Available data:

☆ ☆ ☆ ☆

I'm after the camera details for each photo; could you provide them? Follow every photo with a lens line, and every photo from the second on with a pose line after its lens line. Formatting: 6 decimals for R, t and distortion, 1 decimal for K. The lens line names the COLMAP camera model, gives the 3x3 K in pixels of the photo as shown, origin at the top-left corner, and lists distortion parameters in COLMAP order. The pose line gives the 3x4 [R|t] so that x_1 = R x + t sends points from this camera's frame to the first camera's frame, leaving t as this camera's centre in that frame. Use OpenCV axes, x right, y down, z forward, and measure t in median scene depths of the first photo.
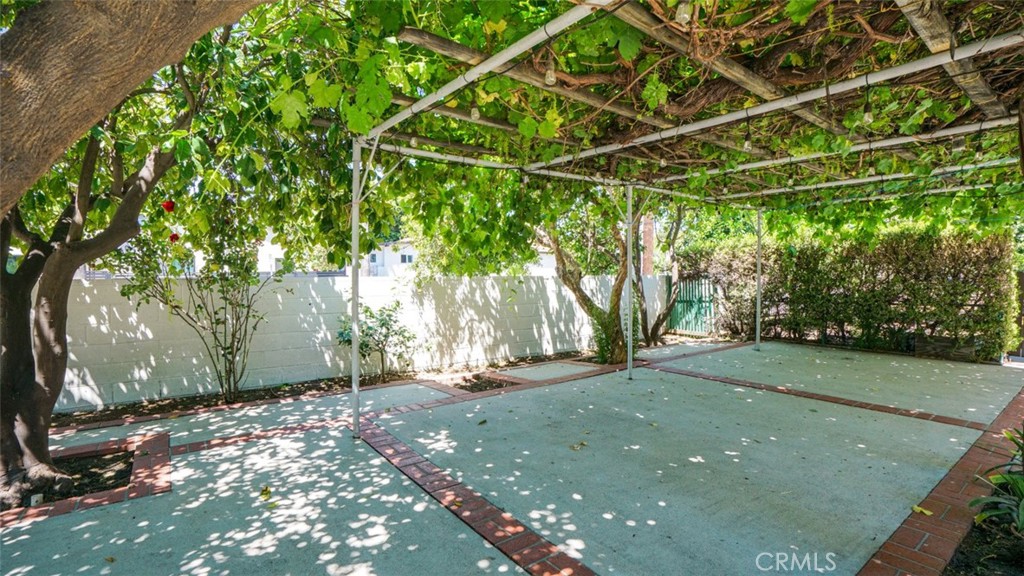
lens RADIAL K [[480.8, 0, 509.4], [0, 480.8, 295.8], [0, 0, 1]] dist [-0.055338, 0.024473]
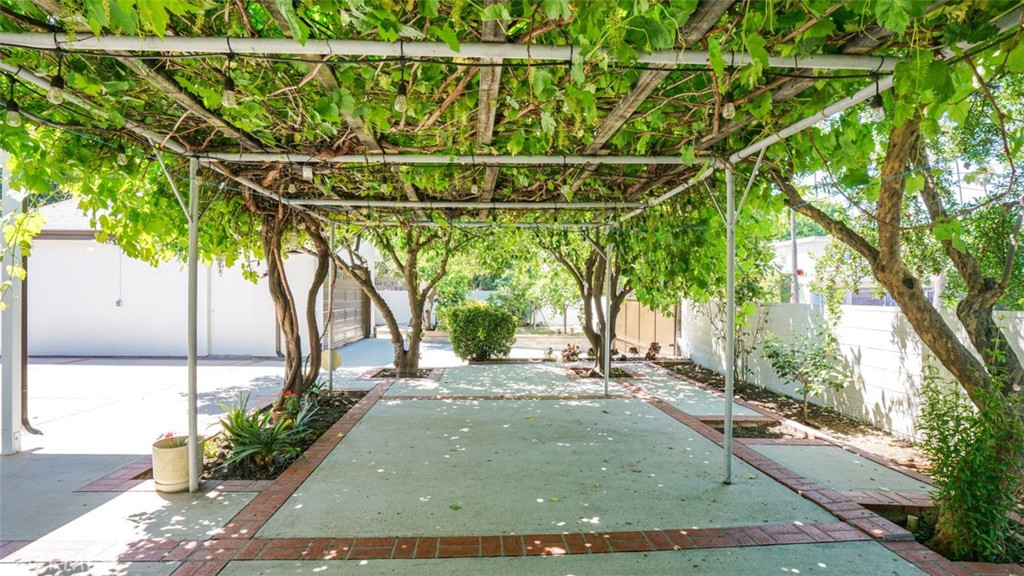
lens RADIAL K [[500.1, 0, 514.9], [0, 500.1, 286.6], [0, 0, 1]] dist [-0.064837, 0.028909]
pose [[-0.531602, -0.012718, -0.846899, 1.450419], [-0.040822, 0.999110, 0.010620, -0.107756], [0.846010, 0.040217, -0.531648, 1.726065]]
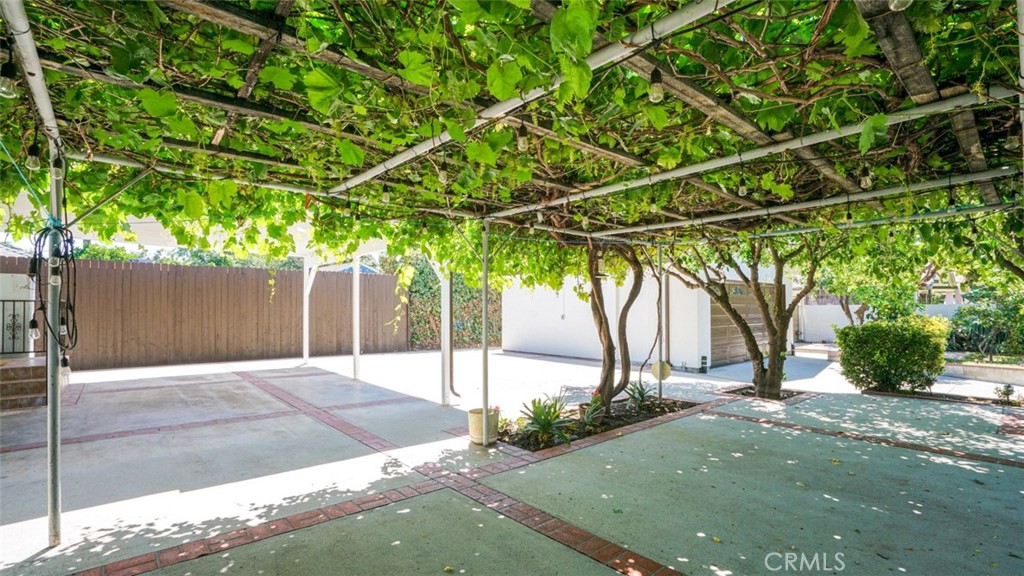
lens RADIAL K [[480.8, 0, 509.4], [0, 480.8, 295.8], [0, 0, 1]] dist [-0.055338, 0.024473]
pose [[-0.995776, 0.001934, -0.091801, 1.052509], [0.000275, 0.999836, 0.018082, -0.125990], [0.091821, 0.017981, -0.995613, 2.051338]]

☆ ☆ ☆ ☆

Action item:
Return an exact transcription of the entries above, excluding each image.

Answer:
I'm after the camera details for each photo; could you provide them? Follow every photo with a lens line, and every photo from the second on with a pose line after its lens line. Formatting: 6 decimals for R, t and distortion, 1 decimal for K. The lens line names the COLMAP camera model, gives the 3x3 K in pixels of the photo as shown, origin at the top-left corner, and lists distortion parameters in COLMAP order. The pose line gives the 3x4 [R|t] so that x_1 = R x + t sends points from this camera's frame to the first camera's frame, leaving t as this camera's centre in that frame. Use OpenCV axes, x right, y down, z forward, and measure t in median scene depths of the first photo.
lens RADIAL K [[480.8, 0, 509.4], [0, 480.8, 295.8], [0, 0, 1]] dist [-0.055338, 0.024473]
lens RADIAL K [[500.1, 0, 514.9], [0, 500.1, 286.6], [0, 0, 1]] dist [-0.064837, 0.028909]
pose [[-0.531602, -0.012718, -0.846899, 1.450419], [-0.040822, 0.999110, 0.010620, -0.107756], [0.846010, 0.040217, -0.531648, 1.726065]]
lens RADIAL K [[480.8, 0, 509.4], [0, 480.8, 295.8], [0, 0, 1]] dist [-0.055338, 0.024473]
pose [[-0.995776, 0.001934, -0.091801, 1.052509], [0.000275, 0.999836, 0.018082, -0.125990], [0.091821, 0.017981, -0.995613, 2.051338]]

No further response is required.